Is it possible to declare a function pointer (non C++ 11) that can point to a member function of any class (read: not a specific class)?

For example, if I had class A, B, and C. C has a function pointer declared in it, and I'd like to switch that pointer between pointing to one of B's member function's and one of A's member functions. Does C++ allow this?

Answer 1

Yes you can, but you have to remove some type safety and keep track of the this pointer as well as the member function.

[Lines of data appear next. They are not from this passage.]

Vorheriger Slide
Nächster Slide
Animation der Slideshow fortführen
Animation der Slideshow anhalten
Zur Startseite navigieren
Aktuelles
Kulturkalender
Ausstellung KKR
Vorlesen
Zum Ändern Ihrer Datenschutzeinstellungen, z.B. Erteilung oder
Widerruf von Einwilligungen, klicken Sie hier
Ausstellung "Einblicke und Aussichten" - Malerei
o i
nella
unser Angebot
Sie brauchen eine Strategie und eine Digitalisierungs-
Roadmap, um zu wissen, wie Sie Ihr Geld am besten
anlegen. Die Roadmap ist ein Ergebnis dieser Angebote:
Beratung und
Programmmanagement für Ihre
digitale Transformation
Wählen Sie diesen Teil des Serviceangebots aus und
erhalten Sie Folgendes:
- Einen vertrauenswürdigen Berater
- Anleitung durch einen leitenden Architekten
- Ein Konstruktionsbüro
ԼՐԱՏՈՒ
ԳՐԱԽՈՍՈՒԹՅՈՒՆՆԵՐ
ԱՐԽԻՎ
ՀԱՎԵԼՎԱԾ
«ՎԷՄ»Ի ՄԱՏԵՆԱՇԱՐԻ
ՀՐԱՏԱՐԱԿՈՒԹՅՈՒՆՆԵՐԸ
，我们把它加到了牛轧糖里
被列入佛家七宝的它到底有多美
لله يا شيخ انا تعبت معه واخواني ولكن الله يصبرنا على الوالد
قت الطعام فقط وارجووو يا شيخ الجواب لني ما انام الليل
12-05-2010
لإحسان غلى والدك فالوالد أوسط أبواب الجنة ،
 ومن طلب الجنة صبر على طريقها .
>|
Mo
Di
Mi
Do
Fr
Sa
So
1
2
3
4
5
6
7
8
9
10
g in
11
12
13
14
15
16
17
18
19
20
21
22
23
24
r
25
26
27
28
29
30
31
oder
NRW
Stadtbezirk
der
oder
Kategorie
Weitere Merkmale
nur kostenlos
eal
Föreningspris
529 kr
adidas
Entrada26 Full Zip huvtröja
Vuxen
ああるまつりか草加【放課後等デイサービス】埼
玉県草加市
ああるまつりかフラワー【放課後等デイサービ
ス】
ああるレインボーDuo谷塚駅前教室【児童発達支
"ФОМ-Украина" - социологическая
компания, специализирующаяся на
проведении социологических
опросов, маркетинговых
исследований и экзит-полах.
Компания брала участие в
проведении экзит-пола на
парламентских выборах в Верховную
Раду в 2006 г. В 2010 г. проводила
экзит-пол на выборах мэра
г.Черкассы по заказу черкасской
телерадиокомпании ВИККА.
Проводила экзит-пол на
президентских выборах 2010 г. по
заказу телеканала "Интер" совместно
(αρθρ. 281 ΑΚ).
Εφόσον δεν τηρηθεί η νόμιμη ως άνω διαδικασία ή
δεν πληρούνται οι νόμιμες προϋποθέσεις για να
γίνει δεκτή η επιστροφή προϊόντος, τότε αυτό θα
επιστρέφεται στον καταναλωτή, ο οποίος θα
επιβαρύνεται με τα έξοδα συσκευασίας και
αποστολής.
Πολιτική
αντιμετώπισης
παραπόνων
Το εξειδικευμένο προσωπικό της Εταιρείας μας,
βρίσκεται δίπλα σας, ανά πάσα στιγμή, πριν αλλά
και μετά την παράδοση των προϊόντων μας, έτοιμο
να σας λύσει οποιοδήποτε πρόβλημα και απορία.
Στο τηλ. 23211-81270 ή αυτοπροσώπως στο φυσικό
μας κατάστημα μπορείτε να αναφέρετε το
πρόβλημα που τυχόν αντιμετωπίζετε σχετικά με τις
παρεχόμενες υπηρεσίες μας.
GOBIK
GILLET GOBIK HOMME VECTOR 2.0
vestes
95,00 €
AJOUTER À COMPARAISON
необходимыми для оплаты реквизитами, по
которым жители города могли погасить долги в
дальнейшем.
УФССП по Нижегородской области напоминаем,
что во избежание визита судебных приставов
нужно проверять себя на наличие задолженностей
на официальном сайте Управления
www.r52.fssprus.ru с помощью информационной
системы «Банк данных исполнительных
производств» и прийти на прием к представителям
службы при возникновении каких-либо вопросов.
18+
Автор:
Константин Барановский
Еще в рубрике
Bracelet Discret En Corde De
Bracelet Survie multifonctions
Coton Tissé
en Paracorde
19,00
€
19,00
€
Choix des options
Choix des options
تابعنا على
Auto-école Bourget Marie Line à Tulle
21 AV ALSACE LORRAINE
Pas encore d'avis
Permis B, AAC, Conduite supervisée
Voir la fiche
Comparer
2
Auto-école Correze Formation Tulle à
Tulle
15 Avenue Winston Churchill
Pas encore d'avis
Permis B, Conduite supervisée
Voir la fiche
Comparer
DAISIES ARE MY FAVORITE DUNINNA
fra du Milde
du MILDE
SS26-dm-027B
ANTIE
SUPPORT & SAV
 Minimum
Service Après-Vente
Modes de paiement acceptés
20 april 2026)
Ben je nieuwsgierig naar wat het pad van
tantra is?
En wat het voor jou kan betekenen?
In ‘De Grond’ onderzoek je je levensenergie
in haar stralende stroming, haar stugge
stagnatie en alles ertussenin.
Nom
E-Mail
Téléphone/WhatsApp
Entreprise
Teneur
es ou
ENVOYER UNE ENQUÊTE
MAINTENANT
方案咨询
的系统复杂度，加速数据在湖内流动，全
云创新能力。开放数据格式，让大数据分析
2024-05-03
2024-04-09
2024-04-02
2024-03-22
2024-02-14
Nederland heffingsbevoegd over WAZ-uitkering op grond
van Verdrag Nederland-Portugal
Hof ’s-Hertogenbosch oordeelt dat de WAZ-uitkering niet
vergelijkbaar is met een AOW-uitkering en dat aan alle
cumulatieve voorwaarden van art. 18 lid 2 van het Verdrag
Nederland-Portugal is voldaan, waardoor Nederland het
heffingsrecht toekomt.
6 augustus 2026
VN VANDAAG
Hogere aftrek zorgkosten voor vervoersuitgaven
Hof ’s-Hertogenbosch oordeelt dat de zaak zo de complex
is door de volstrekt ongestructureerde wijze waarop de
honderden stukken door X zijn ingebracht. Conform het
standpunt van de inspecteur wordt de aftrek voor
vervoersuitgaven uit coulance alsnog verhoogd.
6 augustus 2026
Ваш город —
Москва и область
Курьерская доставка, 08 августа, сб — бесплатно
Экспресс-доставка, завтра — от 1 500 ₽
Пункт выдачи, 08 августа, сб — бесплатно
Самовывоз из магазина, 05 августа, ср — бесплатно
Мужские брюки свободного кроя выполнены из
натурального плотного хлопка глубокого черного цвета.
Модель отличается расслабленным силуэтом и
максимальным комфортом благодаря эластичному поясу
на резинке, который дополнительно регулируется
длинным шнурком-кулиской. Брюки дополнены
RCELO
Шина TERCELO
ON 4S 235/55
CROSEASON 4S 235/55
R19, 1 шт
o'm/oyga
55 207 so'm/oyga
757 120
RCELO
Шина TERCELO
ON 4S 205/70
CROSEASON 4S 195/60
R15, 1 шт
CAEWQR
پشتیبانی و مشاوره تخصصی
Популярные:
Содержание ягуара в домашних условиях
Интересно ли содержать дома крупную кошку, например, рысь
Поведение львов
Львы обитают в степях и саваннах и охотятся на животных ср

You can see a use-case in http://www.codeproject.com/Articles/11015/The-Impossibly-Fast-C-Delegates. The basic idea is to store the object pointer as a void pointer and redirect the function call through a static method.

#include <iostream>
using namespace std;

struct A { void foo() { cout << "A::foo\n"; } };
struct B { void foo() { cout << "B::foo\n"; } };

class C
{
public:
    C() : object_ptr(0), stub_ptr(0) {}

    template <class T, void (T::*TMethod)()>
    static C from_method(T* object_ptr)
    {
        C d;
        d.object_ptr = object_ptr;
        d.stub_ptr = &method_stub<T, TMethod>;
        return d;
    }

    void operator()() const
    {
        return (*stub_ptr)(object_ptr);
    }

private:
    typedef void (*stub_type)(void* object_ptr);

    void* object_ptr;
    stub_type stub_ptr;

    template <class T, void (T::*TMethod)()>
    static void method_stub(void* object_ptr)
    {
        T* p = static_cast<T*>(object_ptr);
        return (p->*TMethod)();
    }
};

int main() 
{
    A a;
    B b;

    C c = C::from_method<A, &A::foo>(&a);

    c();

    c = C::from_method<B, &B::foo>(&b);

    c();

    return 0;
}

The code above should print

A::foo
B::foo

This solution is faster than using std::function since it doesn't require a heap allocated storage for the data but this may only be used to reference member functions (unlike std::function that claims ownership of any callable object).